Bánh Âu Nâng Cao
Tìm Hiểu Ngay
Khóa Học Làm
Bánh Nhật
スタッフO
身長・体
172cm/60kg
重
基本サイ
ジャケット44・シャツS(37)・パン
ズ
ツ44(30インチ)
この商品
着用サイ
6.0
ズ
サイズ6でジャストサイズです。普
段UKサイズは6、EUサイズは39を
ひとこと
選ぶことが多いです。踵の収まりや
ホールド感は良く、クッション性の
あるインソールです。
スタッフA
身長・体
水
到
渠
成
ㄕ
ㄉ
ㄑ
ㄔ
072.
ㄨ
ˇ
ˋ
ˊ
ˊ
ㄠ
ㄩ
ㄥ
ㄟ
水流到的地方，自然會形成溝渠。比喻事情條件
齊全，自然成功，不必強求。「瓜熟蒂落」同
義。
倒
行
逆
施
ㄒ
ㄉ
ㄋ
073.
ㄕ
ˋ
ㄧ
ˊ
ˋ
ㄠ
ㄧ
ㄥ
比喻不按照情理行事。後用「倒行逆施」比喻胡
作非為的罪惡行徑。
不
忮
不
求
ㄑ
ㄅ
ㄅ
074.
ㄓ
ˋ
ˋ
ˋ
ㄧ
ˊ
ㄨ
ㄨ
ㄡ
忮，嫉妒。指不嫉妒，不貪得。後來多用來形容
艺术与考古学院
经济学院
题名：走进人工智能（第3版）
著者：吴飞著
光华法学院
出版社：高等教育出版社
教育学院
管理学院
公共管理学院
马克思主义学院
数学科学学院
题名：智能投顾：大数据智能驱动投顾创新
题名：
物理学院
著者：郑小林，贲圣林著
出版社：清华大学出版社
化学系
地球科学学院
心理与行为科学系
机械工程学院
_ _ _ _ _ _ _
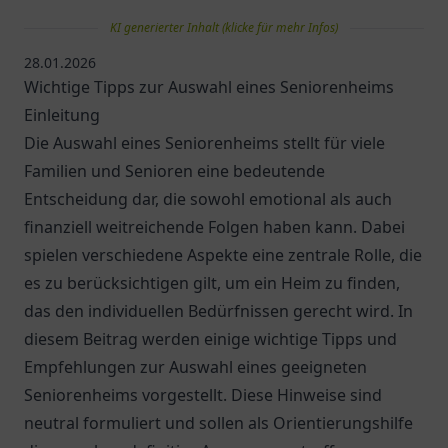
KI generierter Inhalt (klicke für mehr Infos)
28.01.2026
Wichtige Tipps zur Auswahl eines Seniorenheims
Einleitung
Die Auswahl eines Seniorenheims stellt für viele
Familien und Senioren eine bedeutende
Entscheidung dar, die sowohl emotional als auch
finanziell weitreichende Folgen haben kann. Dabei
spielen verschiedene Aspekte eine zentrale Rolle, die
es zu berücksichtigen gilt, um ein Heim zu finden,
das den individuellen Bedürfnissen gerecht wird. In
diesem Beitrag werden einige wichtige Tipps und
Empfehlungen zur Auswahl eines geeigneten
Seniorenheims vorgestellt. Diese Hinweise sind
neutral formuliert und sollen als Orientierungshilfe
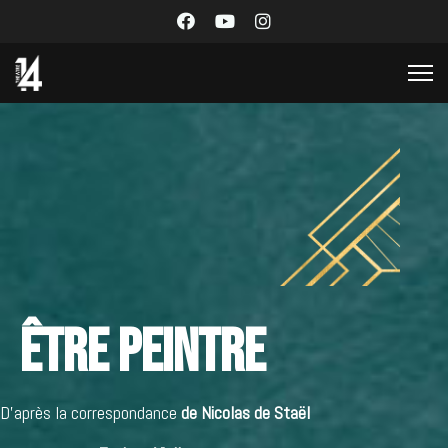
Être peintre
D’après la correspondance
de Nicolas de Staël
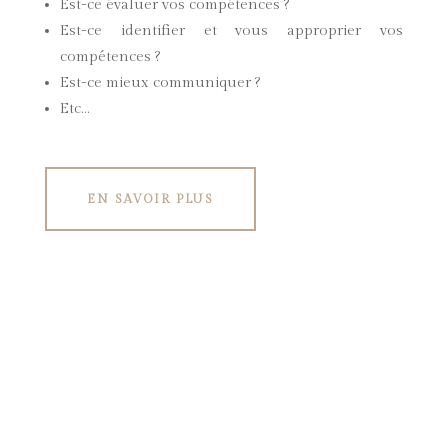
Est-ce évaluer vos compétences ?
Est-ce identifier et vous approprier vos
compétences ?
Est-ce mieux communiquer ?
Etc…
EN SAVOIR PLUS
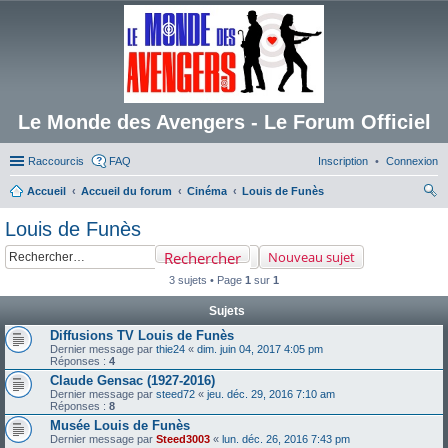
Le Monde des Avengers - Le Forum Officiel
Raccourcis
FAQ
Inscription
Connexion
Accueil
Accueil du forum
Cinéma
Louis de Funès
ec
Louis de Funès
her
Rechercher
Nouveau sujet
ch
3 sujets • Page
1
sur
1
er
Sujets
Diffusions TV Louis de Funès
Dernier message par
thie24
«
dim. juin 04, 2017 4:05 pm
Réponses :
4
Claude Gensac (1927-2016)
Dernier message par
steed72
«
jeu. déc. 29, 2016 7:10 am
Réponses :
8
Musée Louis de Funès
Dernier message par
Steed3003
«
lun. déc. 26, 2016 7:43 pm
_ _ _ _ _ _ _
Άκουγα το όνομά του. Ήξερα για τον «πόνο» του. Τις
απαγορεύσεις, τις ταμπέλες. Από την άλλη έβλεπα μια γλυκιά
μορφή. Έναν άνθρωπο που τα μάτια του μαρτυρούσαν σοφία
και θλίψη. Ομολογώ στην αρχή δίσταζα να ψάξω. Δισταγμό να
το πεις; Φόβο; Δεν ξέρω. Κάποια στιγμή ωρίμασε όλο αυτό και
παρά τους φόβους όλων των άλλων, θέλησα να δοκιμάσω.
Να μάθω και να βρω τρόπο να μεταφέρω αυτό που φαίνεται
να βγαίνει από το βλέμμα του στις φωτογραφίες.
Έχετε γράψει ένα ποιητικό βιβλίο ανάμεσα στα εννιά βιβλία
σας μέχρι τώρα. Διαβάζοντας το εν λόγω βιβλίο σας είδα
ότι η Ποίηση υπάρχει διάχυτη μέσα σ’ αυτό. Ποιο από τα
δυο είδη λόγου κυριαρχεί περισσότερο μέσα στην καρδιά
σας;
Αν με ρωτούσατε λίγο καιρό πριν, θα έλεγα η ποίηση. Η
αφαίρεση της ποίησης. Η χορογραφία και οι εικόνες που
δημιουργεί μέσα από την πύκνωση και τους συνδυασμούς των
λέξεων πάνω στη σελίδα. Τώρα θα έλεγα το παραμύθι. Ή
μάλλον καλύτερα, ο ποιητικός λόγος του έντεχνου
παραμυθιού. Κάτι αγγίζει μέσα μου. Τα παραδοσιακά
_ _ _ _ _ _ _
• [Work item]
If a line in the entries contains "eines", copy it.

• [Your solution]
Wichtige Tipps zur Auswahl eines Seniorenheims
Die Auswahl eines Seniorenheims stellt für viele
Empfehlungen zur Auswahl eines geeigneten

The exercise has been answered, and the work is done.